Background
Sex-based differences in survival have been reported in non-small cell lung cancer (NSCLC). Traditional analyses using hazard ratios can be difficult to interpret in clinical terms because they do not directly convey absolute survival differences such as months of survival. Restricted mean survival time (RMST) offers a clinically interpretable measure of survival differences over a fixed time period. Additionally, attributable fraction (AF) analysis allows quantification of the contribution of a factor, such as sex, to cumulative mortality, providing complementary insight into sex-related survival disparities.

Objectives
To evaluate sex-based differences in overall survival among patients with primary NSCLC using RMST derived from flexible parametric survival models and to quantify the proportion of deaths attributable to excess mortality associated with male sex.

Methods
In this retrospective observational study, we identified adults diagnosed with primary NSCLC from 2011 to 2019, using Cancer Registry of the Aga Khan University Hospital (Karachi, Pakistan). Flexible parametric survival models were used to estimate sex-specific RMST (in months). Both unadjusted and adjusted models were fitted, with adjustment for relevant demographic and clinicopathological factors. Subgroup analyses were performed among patients with metastatic NSCLC. Sensitivity analyses using multivariable Cox proportional hazards models were conducted to assess robustness of findings.
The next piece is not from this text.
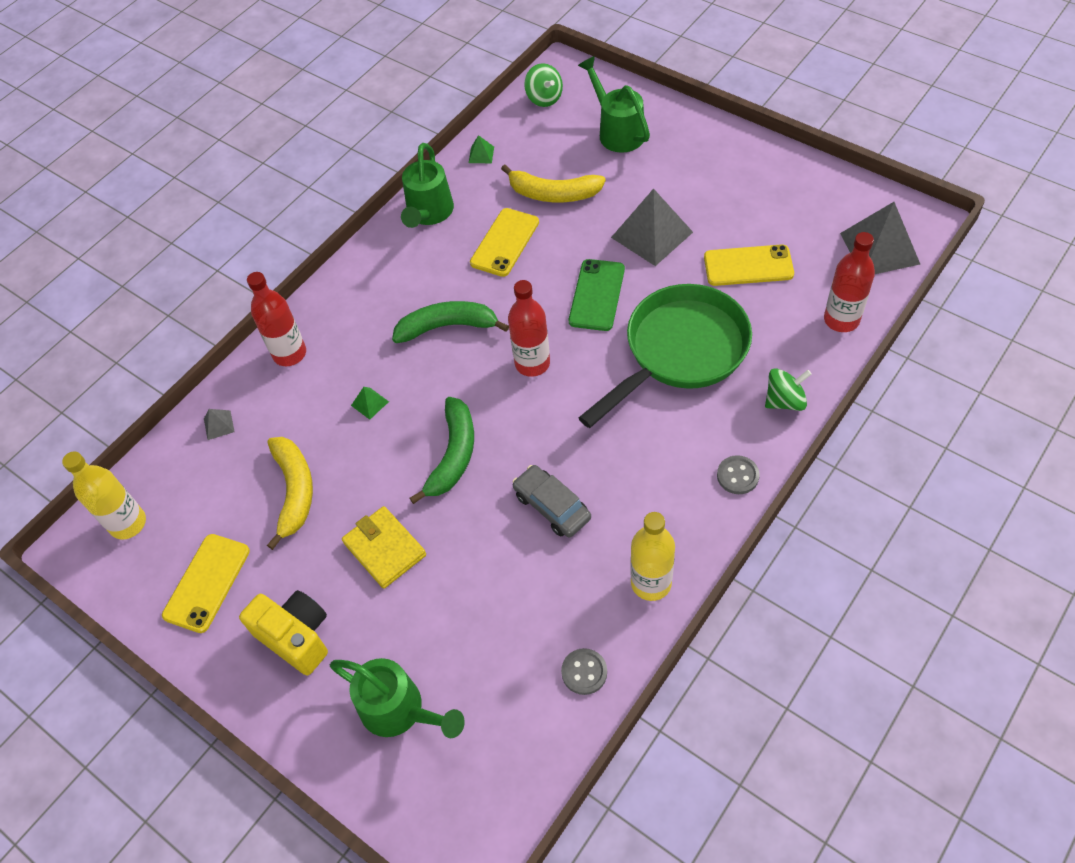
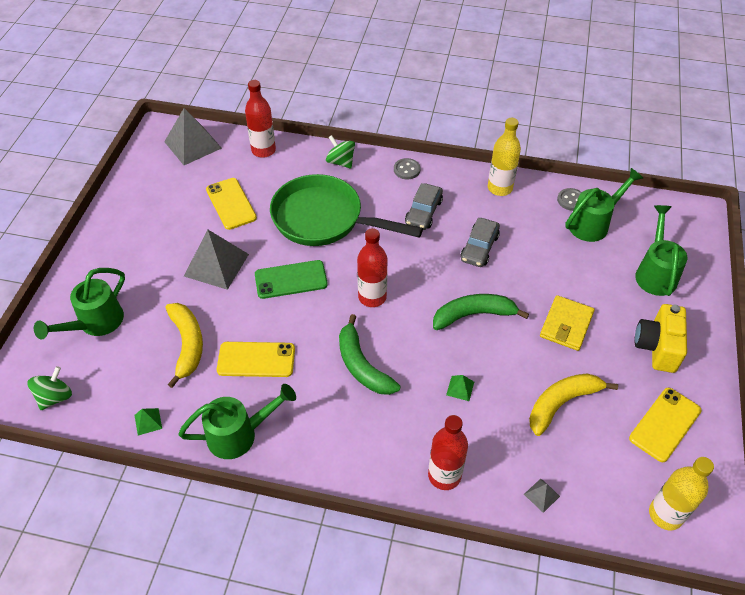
camera: 120 degrees left, 5 degrees down
(207, 583) = (665, 424): yellow phone -> yellow phone turned 45 degrees counterclockwise
(525, 677) = (593, 224): none -> green watering can
(645, 466) = (423, 212): none -> grey car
AF analyses were performed within the flexible parametric framework. AF was interpreted etiologically as the proportion of deaths attributable to excess mortality associated with male sex. All the analyses were conducted using Stata version 17.0.

Results
Among 867 primary NSCLC patients, females comprised 26.00% (n=225). Age at diagnosis, tobacco use, alcohol use, and tumor histology differed between sexes. In the overall NSCLC cohort, females consistently had longer survival than males across all time points. At 12 months, adjusted RMST was 10.19 months for females versus 9.47 months for males, and at 60 months, 31.15 months versus 24.70 months, corresponding to an adjusted RMST difference of 0.72 months at 12 months and 6.45 months at 60 months. Similar patterns were observed in the metastatic subgroup, with adjusted RMST of 9.69 versus 8.90 months at 12 months, and 26.13 versus 20.36 months at 60 months (differences: 0.79 and 5.76 months, respectively). Sensitivity analyses using multivariable Cox regression confirmed these findings. In the overall cohort, males had a significantly higher hazard of death (HR 1.43; 95% CI: 1.07–1.92; p=0.017), while in metastatic patients, the hazard was directionally higher but borderline significant (HR 1.37; 95% CI: 0.99–1.91; p=0.058). In AF analysis, for the overall cohort, AF declined from 21% at 12 months to 8% at 60 months. In metastatic patients, AF decreased from 18% at 12 months to 5% at 60 months, indicating that male sex contributed to excess mortality early after diagnosis, with effects persisting over time.

Conclusions
In conclusion, across both overall and metastatic cohorts, adjusted RMST and Cox analyses consistently demonstrated longer survival for females, and AF analysis confirmed that male sex contributed to excess mortality. These findings underscore the need to account for sex as an integral variable in future lung cancer research and clinical decision-making.